THE PROBLEM:
Put the text lines of all the entries below into a JSON list of strings, one string per line, with blank lines left out. Leave the pictures out of the answer.

DATA FOR THIS TASK:

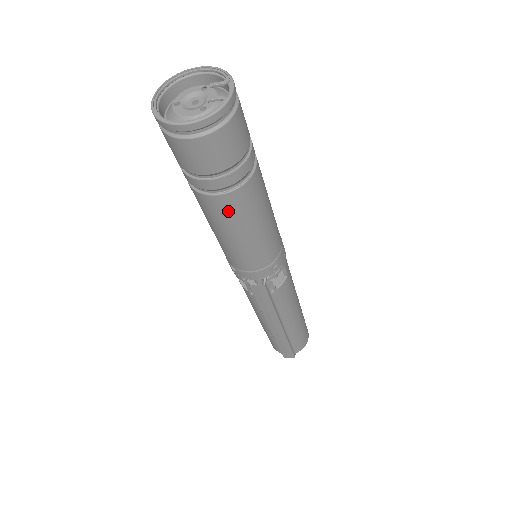
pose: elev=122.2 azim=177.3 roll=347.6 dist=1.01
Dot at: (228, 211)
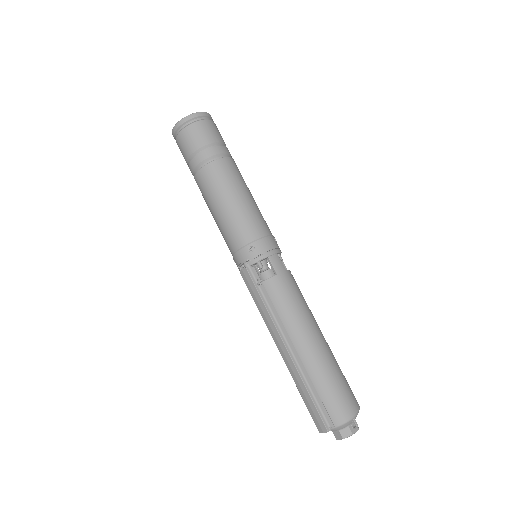
Dot at: (204, 186)
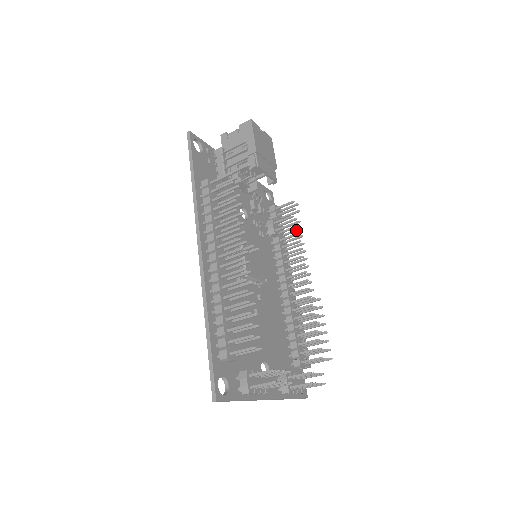
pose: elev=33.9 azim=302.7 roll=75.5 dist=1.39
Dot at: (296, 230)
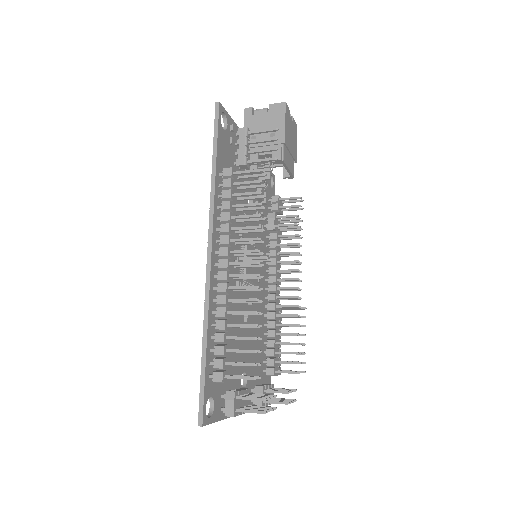
Dot at: (296, 229)
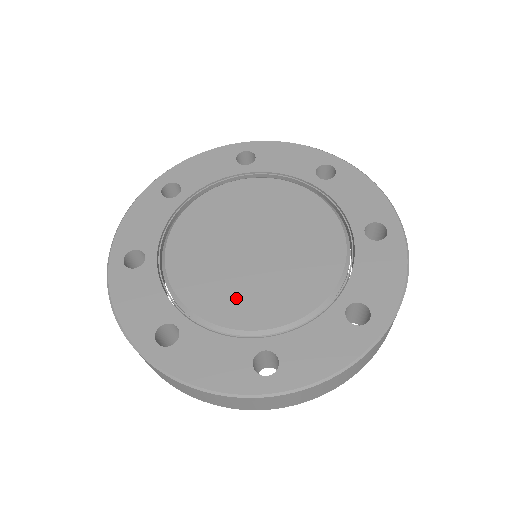
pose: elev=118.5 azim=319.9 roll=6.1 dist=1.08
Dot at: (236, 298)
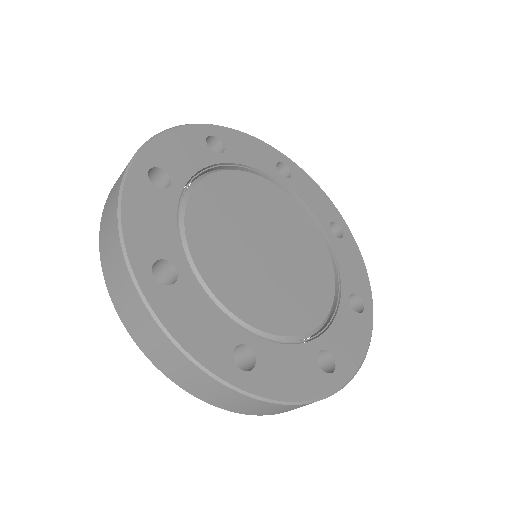
Dot at: (279, 304)
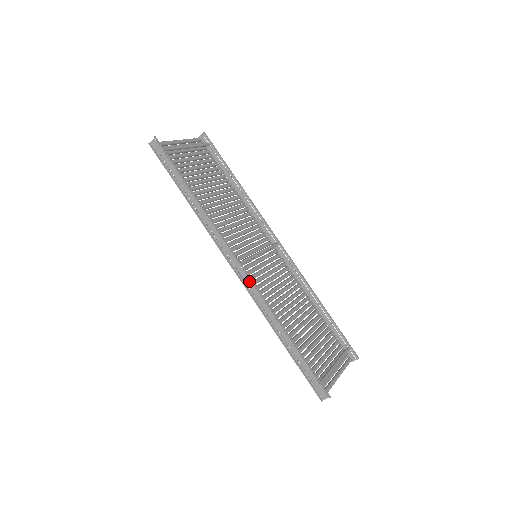
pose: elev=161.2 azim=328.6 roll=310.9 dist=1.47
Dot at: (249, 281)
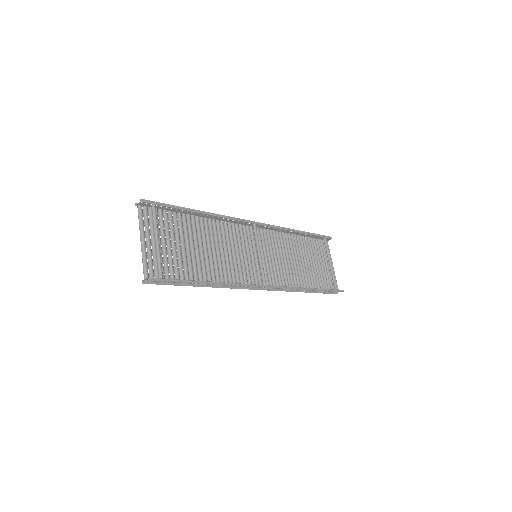
Dot at: (275, 287)
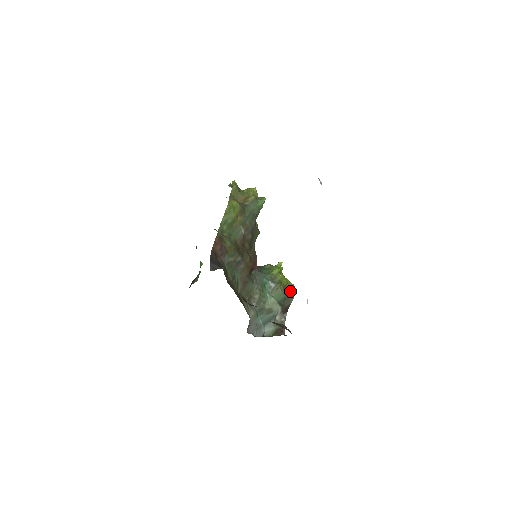
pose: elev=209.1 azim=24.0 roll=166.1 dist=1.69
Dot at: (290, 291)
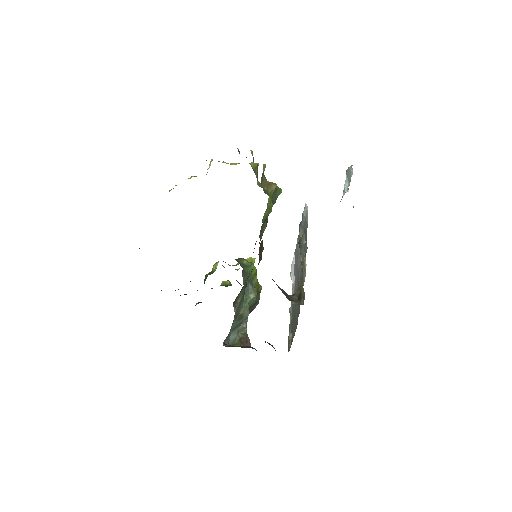
Dot at: (259, 295)
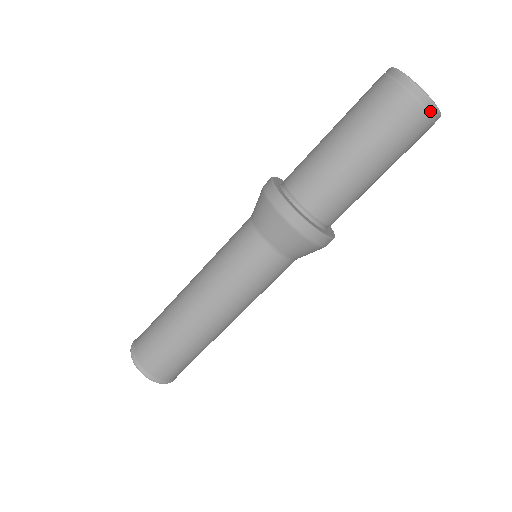
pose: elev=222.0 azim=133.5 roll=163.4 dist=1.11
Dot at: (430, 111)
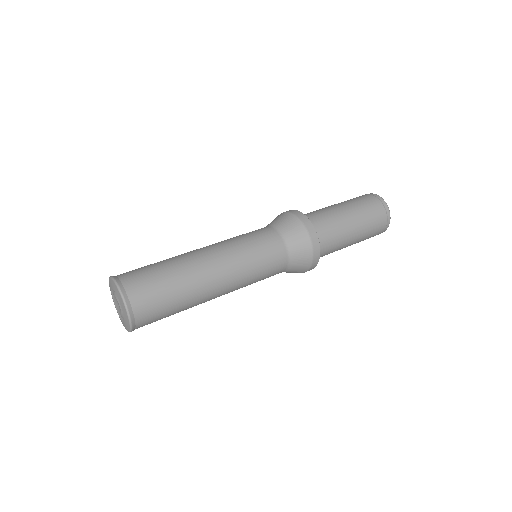
Dot at: (388, 221)
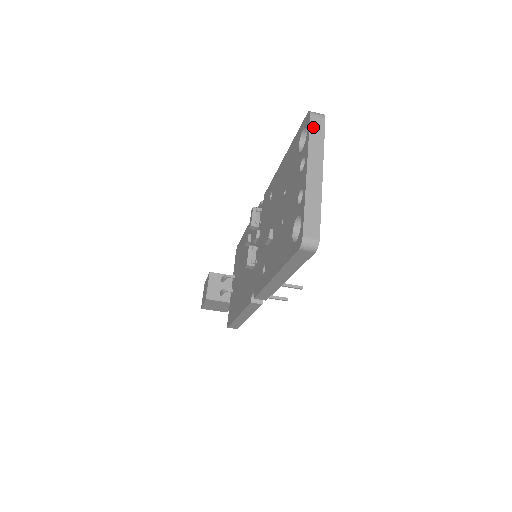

FINISHED EXERCISE:
[
  "pose: elev=122.2 azim=177.3 roll=347.6 dist=1.01",
  "Dot at: (228, 211)",
  "Dot at: (204, 186)",
  "pose: elev=33.9 azim=302.7 roll=75.5 dist=1.39",
  "Dot at: (296, 230)",
  "Dot at: (296, 229)",
  "pose: elev=118.5 azim=319.9 roll=6.1 dist=1.08",
  "Dot at: (236, 298)",
  "Dot at: (279, 304)",
  "pose: elev=161.2 azim=328.6 roll=310.9 dist=1.47",
  "Dot at: (249, 281)",
  "Dot at: (275, 287)",
  "pose: elev=209.1 azim=24.0 roll=166.1 dist=1.69",
  "Dot at: (290, 291)",
  "Dot at: (259, 295)",
  "pose: elev=222.0 azim=133.5 roll=163.4 dist=1.11",
  "Dot at: (430, 111)",
  "Dot at: (388, 221)"
]